Il presidente del Consiglio italiano Silvio Berlusconi con il premier britannico David Cameron

L’Italia manderà in Libia dieci istruttori militari. Una decisione assunta “dopo un colloquio tra il presidente del Consiglio Silvio Berlusconi ed il premier britannico, David Cameron, come ha spiegato il ministro della Difesa, Ignazio La Russa, dopo l’incontro con il suo omologo britannico, Liam Fox. Una scelta importante per andare incontro alle richieste degli insorti libici, che “sono giovani desiderosi di battersi per la causa, ma non hanno le necessarie capacità”, ha aggiunto La Russa, “E dunque andremo là dove ci sono le condizioni di sicurezza per fornire il nostro know-how e consentire di contrastare un esercito che, invece, è professionale”.

L’Italia decide di stare al passo con Gran Bretagna e Francia, che nelle ultime ore avevano riferito decisioni simili. Il premier Cameron è stato il primo ad annunciare l’invio di una decina di propri consiglieri militari in Libia, seguito poco dopo dalla Francia, che ha fatto sapere di aver inviato a Bengasi “un ristretto gruppo” di ufficiali di collegamento. Membri delle forze armate francesi, ma con il compito di “fornire consulenze e assistenza dal carattere essenzialmente tecnico, logistico e organizzativo“, ha precisato il portavoce governativo, Francois Baron. Per “rafforzare la protezione della popolazione civile” e migliorare la distribuzione degli aiuti umanitari. Nessuna azione militare diretta, a cui il governo d’oltralpe sottolinea di essere contrario.

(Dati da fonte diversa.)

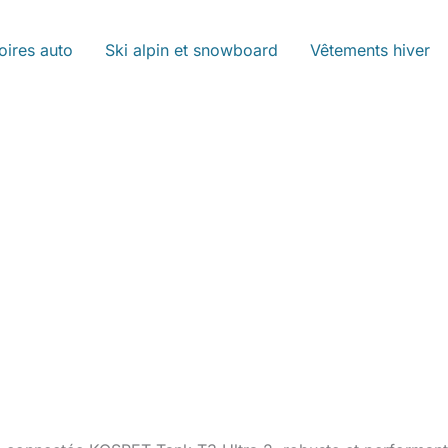
oires auto
Ski alpin et snowboard
Vêtements hiver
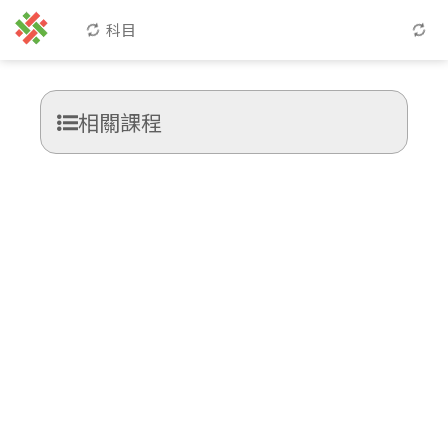
科目
相關課程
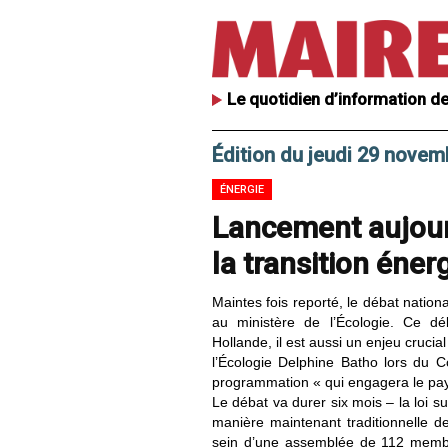
Le quotidien d’information de
Édition du jeudi 29 novem
ÉNERGIE
Lancement aujourd
la transition éner
Maintes fois reporté, le débat nation
au ministère de l’Écologie. Ce d
Hollande, il est aussi un enjeu crucia
l’Écologie Delphine Batho lors du 
programmation « qui engagera le pay
Le débat va durer six mois – la loi su
manière maintenant traditionnelle 
sein d’une assemblée de 112 membr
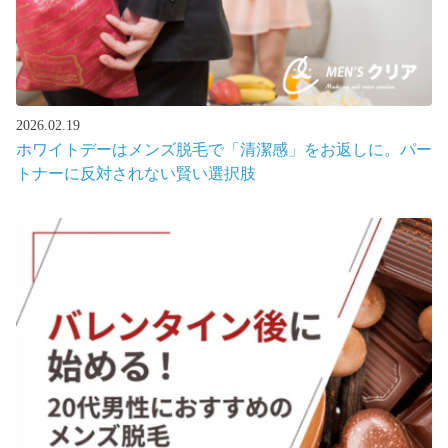
2026.02.19
ホワイトデーはメンズ脱毛で「清潔感」をお返しに。パー
トナーに反対されない賢い選択肢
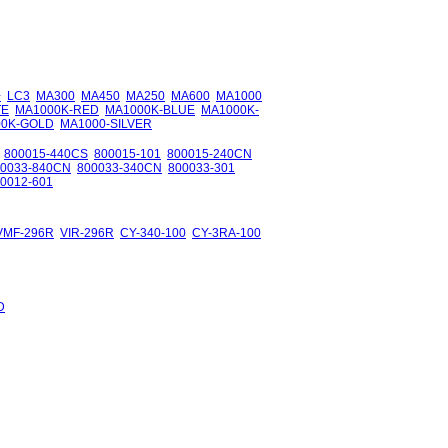
+
LC3
MA300
MA450
MA250
MA600
MA1000
TE
MA1000K-RED
MA1000K-BLUE
MA1000K-
00K-GOLD
MA1000-SILVER
800015-440CS
800015-101
800015-240CN
00033-840CN
800033-340CN
800033-301
0012-601
VMF-296R
VIR-296R
CY-340-100
CY-3RA-100
D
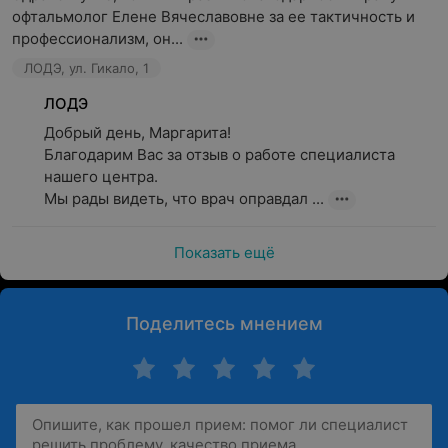
офтальмолог Елене Вячеславовне за ее тактичность и 
профессионализм, он...
ЛОДЭ, ул. Гикало, 1
ЛОДЭ
Добрый день, Маргарита!

Благодарим Вас за отзыв о работе специалиста 
нашего центра.

Мы рады видеть, что врач оправдал ...
Показать ещё
Поделитесь мнением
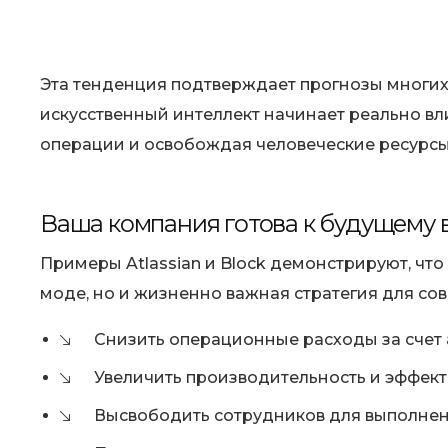
Эта тенденция подтверждает прогнозы многих 
искусственный интеллект начинает реально вл
операции и освобождая человеческие ресурсы 
Ваша компания готова к будущему 
Примеры Atlassian и Block демонстрируют, что
моде, но и жизненно важная стратегия для со
Cнизить операционные расходы за счет 
Увеличить производительность и эффект
Высвободить сотрудников для выполнен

Decisioni che però non hanno suscitato l’apprezzamento del ministro degli Esteri di Muammar Gheddafi, secondo cui “ogni presenza militare in Libia è un passo indietro”. “Siamo certi”, ha aggiunto Abdul Ati al-Obeidi, “Che, se i bombardamenti della Nato finissero e ci fosse un cessate il fuoco autentico, potremmo avere un dialogo tra tutti i libici su ciò che il popolo chiede: democrazia, riforme politiche, elezioni”. E, in sei mesi, si potrebbe arrivare a una consultazione elettorale su “qualsiasi problema sollevato dai cittadini”. Incluso il futuro della leadership del Colonnello.

Alcuni Paesi europei hanno così affrontato la richiesta di aiuto militare da parte dei ribelli. Resta invece ferma in sede Ue l’autorizzazione alla vendita di petrolio libico da parte degli insorti. Ci sarebbe una “incertezza giuridica” che riguarda lo status del Consiglio nazionale transitorio di Bengasi: il governo provvisorio libico dovrebbe prima essere ricoscosciuto come legittimo dall’Onu. Decisione, però, su cui la comunità internazionale è “lontana dall’essere d’accordo”.